→ **EXERCISE OBJECTIVE**: Please return the lines, both ends included, that run from the one containing "深度学习的一个承诺是它们将取" to the last line of the data below, exactly and alone.

→ **GIVEN ENTRIES**:
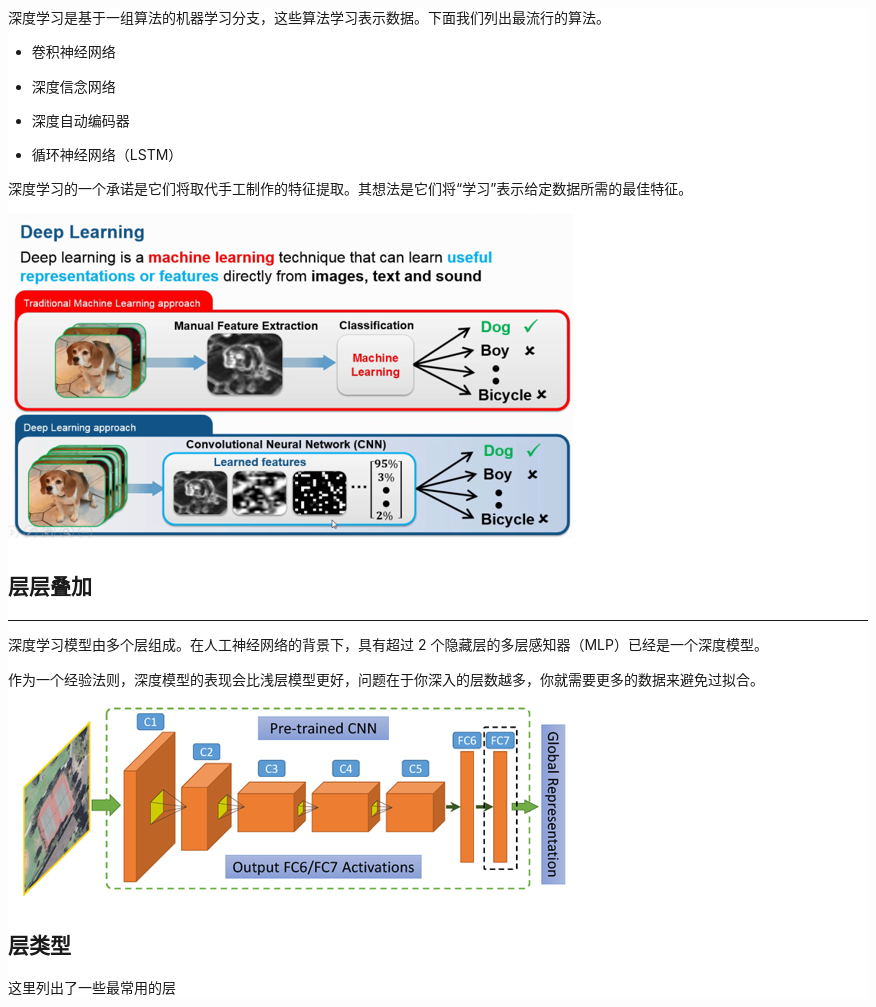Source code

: 深度学习是基于一组算法的机器学习分支，这些算法学习表示数据。下面我们列出最流行的算法。

+   卷积神经网络

+   深度信念网络

+   深度自动编码器

+   循环神经网络（LSTM）

深度学习的一个承诺是它们将取代手工制作的特征提取。其想法是它们将“学习”表示给定数据所需的最佳特征。

![](img/DeepLearning.png)

## 层层叠加

* * *

深度学习模型由多个层组成。在人工神经网络的背景下，具有超过 2 个隐藏层的多层感知器（MLP）已经是一个深度模型。

作为一个经验法则，深度模型的表现会比浅层模型更好，问题在于你深入的层数越多，你就需要更多的数据来避免过拟合。

![](img/DeepLearningModel.png)

## 层类型

这里列出了一些最常用的层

→ **OUTPUT OF THE TASK**:
深度学习的一个承诺是它们将取代手工制作的特征提取。其想法是它们将“学习”表示给定数据所需的最佳特征。

![](img/DeepLearning.png)

## 层层叠加

* * *

深度学习模型由多个层组成。在人工神经网络的背景下，具有超过 2 个隐藏层的多层感知器（MLP）已经是一个深度模型。

作为一个经验法则，深度模型的表现会比浅层模型更好，问题在于你深入的层数越多，你就需要更多的数据来避免过拟合。

![](img/DeepLearningModel.png)

## 层类型

这里列出了一些最常用的层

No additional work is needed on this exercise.